拇指在乳尖抚了一下,他握回阴茎,牵引着它朝某个方向逼近。
悬在上空,触手可碰,严颂收拢五指,将落未落的一滴清液恰好坠在乳尖中央,涂抹作画,他沿着乳晕勾勒一片嫩红美景。
她终于忆起,他是要将生理期那晚未完成的情事重新衔连。
两只眼儿,你追我赶,时而亲密相接,毫无缝隙,时而错身擦过,两声吟哦。
顾以棠双手被缚,挺着胸脯迎合他的抽动,偏他只顾一头,另一边饥渴难耐,她轻喘了声:“这边也要。”

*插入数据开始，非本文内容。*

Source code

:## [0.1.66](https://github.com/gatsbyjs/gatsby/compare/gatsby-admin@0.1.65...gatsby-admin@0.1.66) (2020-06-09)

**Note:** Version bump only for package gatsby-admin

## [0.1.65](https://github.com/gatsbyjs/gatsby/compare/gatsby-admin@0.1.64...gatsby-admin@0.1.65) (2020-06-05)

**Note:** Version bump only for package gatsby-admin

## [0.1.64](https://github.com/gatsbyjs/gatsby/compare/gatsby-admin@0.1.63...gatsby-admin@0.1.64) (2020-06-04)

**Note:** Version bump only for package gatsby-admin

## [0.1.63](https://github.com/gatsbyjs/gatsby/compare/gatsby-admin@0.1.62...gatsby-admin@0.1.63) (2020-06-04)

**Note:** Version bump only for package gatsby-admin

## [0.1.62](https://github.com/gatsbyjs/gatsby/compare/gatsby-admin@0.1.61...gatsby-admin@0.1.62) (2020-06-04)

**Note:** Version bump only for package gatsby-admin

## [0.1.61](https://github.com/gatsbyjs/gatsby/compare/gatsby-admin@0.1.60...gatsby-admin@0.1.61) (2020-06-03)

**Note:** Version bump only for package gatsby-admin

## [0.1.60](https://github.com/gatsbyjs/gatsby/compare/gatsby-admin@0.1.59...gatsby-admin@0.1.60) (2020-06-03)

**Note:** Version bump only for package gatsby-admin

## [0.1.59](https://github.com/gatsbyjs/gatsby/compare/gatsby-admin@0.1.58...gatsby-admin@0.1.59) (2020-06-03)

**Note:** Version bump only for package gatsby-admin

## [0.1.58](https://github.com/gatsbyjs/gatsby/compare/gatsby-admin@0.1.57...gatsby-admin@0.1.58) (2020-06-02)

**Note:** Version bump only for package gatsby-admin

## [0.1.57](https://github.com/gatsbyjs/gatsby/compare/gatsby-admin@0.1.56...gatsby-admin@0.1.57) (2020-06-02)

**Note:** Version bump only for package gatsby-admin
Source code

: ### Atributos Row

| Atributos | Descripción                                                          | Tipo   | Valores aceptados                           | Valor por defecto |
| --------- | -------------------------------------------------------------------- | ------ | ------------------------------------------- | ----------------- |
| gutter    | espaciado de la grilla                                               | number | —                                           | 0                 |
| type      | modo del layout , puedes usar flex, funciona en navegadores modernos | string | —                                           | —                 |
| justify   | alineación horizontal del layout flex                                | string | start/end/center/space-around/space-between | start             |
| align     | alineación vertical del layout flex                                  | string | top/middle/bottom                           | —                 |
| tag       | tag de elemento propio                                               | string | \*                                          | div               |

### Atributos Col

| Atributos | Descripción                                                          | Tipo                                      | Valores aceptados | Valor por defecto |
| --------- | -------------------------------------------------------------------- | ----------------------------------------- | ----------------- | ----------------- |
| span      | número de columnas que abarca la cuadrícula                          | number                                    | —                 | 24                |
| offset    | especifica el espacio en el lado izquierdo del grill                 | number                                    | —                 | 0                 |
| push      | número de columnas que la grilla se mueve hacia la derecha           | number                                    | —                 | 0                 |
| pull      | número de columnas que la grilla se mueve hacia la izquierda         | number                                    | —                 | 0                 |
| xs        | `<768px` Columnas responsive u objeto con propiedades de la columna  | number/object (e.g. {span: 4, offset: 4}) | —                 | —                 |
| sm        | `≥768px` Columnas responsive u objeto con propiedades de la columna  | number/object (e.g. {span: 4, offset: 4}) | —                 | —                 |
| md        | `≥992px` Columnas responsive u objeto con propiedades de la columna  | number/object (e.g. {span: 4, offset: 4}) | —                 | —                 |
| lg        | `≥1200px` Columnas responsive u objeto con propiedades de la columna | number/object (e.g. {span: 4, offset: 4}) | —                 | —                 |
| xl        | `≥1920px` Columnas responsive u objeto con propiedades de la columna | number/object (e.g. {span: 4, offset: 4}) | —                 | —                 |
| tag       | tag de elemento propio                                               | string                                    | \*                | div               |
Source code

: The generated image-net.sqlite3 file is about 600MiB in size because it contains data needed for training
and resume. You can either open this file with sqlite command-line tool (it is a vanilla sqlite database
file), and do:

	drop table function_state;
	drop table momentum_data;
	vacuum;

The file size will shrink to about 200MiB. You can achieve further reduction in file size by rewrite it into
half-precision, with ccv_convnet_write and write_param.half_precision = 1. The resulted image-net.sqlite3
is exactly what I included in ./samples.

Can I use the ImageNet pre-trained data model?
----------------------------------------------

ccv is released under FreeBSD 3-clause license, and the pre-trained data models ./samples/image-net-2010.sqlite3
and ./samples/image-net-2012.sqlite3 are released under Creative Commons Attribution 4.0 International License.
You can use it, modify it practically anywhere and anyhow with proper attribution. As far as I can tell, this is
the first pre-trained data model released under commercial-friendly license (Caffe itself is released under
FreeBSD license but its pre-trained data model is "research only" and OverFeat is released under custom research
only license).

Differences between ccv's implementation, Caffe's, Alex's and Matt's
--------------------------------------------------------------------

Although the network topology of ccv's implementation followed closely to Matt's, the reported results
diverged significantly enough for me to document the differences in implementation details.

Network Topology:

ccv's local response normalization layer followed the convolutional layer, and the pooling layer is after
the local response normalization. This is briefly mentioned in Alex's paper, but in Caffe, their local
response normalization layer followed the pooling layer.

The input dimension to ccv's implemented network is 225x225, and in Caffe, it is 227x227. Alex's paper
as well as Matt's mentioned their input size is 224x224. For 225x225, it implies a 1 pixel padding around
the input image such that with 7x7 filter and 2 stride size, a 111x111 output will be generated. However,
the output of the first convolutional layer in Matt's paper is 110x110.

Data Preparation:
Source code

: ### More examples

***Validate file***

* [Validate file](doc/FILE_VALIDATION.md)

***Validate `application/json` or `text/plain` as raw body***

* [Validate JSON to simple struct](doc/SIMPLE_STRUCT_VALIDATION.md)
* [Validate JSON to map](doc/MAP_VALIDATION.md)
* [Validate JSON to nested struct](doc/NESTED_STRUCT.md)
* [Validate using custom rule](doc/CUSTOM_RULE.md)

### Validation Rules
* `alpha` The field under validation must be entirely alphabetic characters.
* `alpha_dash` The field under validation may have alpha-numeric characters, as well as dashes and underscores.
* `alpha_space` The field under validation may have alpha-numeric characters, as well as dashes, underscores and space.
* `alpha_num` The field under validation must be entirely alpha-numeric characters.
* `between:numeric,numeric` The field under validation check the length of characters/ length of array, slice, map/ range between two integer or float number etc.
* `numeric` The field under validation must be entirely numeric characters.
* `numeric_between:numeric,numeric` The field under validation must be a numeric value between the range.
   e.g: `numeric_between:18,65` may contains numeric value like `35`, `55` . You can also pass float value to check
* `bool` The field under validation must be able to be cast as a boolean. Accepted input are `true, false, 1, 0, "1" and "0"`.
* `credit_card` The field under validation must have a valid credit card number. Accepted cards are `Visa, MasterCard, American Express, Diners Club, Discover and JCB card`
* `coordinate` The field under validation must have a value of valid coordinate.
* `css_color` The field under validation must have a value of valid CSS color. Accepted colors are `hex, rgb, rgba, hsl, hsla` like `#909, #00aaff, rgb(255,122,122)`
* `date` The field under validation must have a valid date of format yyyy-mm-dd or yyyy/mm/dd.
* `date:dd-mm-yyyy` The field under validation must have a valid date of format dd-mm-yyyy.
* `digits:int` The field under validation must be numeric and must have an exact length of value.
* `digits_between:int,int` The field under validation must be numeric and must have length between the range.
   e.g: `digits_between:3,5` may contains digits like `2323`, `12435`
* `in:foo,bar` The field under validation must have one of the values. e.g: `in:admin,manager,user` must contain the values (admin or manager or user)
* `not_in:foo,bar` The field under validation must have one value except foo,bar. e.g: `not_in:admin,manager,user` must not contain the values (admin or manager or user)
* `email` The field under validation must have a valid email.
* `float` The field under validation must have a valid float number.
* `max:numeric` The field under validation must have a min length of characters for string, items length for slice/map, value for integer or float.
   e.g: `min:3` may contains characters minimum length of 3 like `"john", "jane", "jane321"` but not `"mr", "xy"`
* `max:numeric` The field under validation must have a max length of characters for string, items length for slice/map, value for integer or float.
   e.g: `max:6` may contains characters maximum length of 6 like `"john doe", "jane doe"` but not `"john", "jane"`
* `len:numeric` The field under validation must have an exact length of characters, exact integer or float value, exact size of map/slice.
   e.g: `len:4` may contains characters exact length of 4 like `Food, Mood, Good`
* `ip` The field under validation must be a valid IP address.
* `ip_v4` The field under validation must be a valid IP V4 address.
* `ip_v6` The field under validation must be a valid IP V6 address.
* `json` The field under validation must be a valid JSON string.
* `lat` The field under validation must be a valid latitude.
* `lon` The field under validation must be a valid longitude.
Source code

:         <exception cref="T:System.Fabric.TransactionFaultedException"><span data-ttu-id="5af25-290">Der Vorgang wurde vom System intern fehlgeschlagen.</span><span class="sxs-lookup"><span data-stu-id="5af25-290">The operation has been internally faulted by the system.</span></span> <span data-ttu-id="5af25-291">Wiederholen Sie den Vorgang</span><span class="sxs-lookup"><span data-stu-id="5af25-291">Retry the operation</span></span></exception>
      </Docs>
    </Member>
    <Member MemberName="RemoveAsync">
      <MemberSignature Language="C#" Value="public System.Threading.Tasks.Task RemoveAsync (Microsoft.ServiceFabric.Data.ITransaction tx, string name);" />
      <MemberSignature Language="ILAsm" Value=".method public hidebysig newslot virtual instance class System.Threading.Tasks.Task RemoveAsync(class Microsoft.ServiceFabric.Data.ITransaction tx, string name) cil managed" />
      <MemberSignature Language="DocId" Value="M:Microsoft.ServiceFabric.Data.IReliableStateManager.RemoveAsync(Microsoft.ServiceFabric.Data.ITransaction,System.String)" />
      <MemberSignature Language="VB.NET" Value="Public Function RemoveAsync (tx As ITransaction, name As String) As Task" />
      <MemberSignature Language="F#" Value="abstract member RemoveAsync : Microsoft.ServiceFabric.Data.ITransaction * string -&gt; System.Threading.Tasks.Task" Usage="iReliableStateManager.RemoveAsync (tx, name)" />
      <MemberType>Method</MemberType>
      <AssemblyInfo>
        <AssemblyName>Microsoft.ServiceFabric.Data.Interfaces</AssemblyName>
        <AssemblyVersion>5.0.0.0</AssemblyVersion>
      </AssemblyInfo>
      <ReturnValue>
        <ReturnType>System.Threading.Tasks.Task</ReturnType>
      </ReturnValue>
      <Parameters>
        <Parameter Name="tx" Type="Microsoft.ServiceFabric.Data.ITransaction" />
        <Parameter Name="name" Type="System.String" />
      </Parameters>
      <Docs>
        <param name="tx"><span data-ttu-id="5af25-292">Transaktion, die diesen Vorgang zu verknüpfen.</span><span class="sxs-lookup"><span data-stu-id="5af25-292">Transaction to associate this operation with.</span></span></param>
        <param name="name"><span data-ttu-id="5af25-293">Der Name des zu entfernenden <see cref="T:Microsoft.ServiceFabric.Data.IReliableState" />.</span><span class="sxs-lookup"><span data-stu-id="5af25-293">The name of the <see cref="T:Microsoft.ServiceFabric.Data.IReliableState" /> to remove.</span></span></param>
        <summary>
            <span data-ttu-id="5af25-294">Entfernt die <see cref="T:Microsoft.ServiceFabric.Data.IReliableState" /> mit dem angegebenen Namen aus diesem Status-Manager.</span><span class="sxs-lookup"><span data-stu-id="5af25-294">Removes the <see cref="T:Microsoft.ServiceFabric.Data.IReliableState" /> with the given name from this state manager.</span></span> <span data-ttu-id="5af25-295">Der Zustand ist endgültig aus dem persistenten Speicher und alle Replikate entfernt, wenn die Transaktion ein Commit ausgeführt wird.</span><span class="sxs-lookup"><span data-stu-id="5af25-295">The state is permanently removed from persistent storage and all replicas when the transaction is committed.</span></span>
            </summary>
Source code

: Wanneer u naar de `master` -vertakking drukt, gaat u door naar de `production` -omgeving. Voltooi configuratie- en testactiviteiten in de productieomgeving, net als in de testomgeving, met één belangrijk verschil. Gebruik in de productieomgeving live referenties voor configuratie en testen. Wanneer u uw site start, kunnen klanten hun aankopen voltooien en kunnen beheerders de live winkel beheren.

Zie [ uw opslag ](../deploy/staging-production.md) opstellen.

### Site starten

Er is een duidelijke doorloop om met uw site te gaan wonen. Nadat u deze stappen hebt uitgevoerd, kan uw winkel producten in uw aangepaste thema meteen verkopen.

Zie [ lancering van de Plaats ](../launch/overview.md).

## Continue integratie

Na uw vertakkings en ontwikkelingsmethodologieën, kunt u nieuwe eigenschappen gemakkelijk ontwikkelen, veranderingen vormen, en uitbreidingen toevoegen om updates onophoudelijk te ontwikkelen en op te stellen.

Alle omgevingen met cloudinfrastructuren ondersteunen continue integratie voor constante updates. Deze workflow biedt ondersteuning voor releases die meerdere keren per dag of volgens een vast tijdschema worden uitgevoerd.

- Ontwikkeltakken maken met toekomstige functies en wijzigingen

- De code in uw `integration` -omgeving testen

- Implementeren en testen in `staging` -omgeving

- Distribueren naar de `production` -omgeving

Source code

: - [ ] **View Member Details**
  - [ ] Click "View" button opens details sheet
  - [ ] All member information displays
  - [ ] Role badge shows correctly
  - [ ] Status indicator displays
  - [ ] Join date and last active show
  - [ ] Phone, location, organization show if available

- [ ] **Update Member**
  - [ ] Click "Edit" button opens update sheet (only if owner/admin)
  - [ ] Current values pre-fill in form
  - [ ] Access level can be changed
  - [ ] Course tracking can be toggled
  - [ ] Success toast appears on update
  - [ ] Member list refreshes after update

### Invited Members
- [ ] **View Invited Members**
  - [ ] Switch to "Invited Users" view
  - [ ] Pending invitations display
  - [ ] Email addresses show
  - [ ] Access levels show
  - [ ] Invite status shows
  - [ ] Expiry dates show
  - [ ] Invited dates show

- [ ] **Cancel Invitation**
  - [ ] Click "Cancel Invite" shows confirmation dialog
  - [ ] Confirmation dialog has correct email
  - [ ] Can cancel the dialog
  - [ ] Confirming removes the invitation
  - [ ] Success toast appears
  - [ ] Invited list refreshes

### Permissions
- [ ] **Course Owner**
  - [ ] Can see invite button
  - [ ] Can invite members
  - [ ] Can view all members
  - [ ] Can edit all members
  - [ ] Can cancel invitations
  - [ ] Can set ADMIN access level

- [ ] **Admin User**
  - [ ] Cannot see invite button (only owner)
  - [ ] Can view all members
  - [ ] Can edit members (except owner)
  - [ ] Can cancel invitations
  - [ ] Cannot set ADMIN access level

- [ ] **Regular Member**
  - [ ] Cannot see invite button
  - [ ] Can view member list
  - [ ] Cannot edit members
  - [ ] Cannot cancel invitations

严颂却置若罔闻,只盯紧了一只戏弄。时间久了,迟迟得不到抚慰的另一只乳不满地偏了方位,主动往他龟头上蹭。
顾以棠委屈巴巴:“都要嘛。”
他放慢了节奏,一戳,再一戳,戳得欲求不满的它颤颤巍巍地抖,雪白乳肉一晃一晃,称得娇嫩奶尖愈发红润可人。
火热的掌心拢住两团嫩乳,挤出一道深深沟壑,他最后戳了两下,重重地擦过挺立的乳头,陷入那方雪白绵软之中。
两只都被他握在手里,顾以棠莫名怀念起昨晚的酣畅淋漓,她看向近在眼前的硬物,偏过了头,这回换她来说:“你不要冲动。”
心里却扬起难以言说的期待,其实她并不介意。
奋起挺动的顶端只在乳缝之中冲刺研磨,严颂望着她半阖的唇,心里想的却不止于此,一直往前,压上她柔软唇角,避开尖锐牙齿,柔软舌头会裹住龟头舔舐,他只要往前一送,便能抵进她的喉咙。
生理泪水溢满她的眼眸,却不得已裹紧柱体吞咽。
幻想终究只是幻想,他松开乳肉,颓力地压下欲望。